Capture all the packets related to virtual service, and check whether request packets are received at the load balancer, and forwarded to real servers correctly.
Capture all the packets related to virtual service at real servers, and check whether request packets are received and response packets are sent out correctly.
UDP service fail over
- Hello, I have a two directors in high availability configuration. All it's OK for TCP, but for UDP it's no OK. In UDP load balance it's ok, but the fail over don't happens. If one client is "redirected" to one real server, the connections are redirected always to this server, even the server goes down.
First, check if the monitoring program works for UDP service, and make sure that it can remove the server from the scheduling list when its UDP service is down. Second, if the client uses the fixed port to access UDP service, do not use the quiescent option to setup server weight zero when server goes down. It's because that all the packets from this client will be continuously sent to a dead server when its server weight is zero.

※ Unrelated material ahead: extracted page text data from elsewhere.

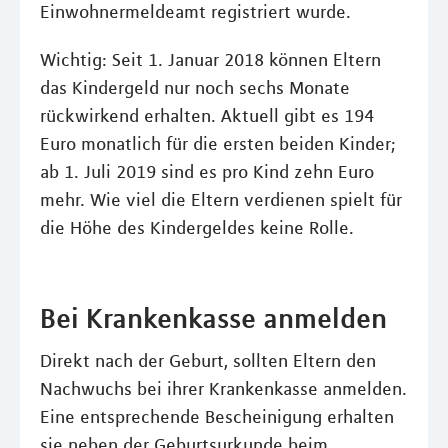
Einwohnermeldeamt registriert wurde.
Wichtig: Seit 1. Januar 2018 können Eltern
das Kindergeld nur noch sechs Monate
rückwirkend erhalten. Aktuell gibt es 194
Euro monatlich für die ersten beiden Kinder;
ab 1. Juli 2019 sind es pro Kind zehn Euro
mehr. Wie viel die Eltern verdienen spielt für
die Höhe des Kindergeldes keine Rolle.
Bei Krankenkasse anmelden
Direkt nach der Geburt, sollten Eltern den
Nachwuchs bei ihrer Krankenkasse anmelden.
Eine entsprechende Bescheinigung erhalten
sie neben der Geburtsurkunde beim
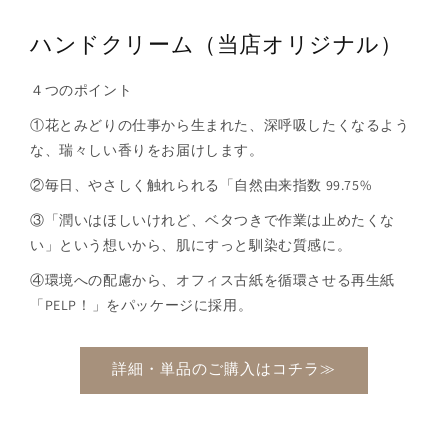
ハンドクリーム（当店オリジナル）
４つのポイント
①花とみどりの仕事から生まれた、深呼吸したくなるよう
な、瑞々しい香りをお届けします。
②毎日、やさしく触れられる「自然由来指数 99.75%
③「潤いはほしいけれど、ベタつきで作業は止めたくな
い」という想いから、肌にすっと馴染む質感に。
④環境への配慮から、オフィス古紙を循環させる再生紙
「PELP！」をパッケージに採用。
詳細・単品のご購入はコチラ≫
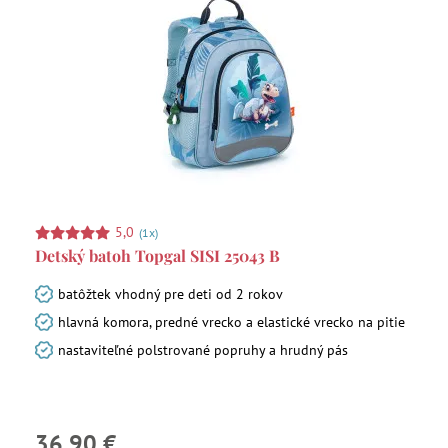
5,0
(1x)
Detský batoh Topgal SISI 25043 B
batôžtek vhodný pre deti od 2 rokov
hlavná komora, predné vrecko a elastické vrecko na pitie
nastaviteľné polstrované popruhy a hrudný pás
36,90 €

While LVS provides basic means for load-balancing, lvs-kiss provides some more sophisticated possibilities.
Basically lvs-kiss is just a piece of Perl that sits on top of LVS.
lvs-kiss features configurable means of measuring node "load". This can be anything - from using the average load to an snmp-get (any thing you can imagine doing at the command-line of an lvs-server which gives a numerical response).
Trouble-shooting load-balancing can be tricky, when you encounter web-caches etc. I tend to use the good old "telnet VIP PORT" to check the result of load-balancing. For tests, you may even use dummy results with lvs-kiss (just do "echo NUMBER" as method for getting the load...).
If you compile linux without the CONFIG_IP_VS_PROTO_TCP configure option, ipvsadm does not give any error messages, but does not grab incoming connections.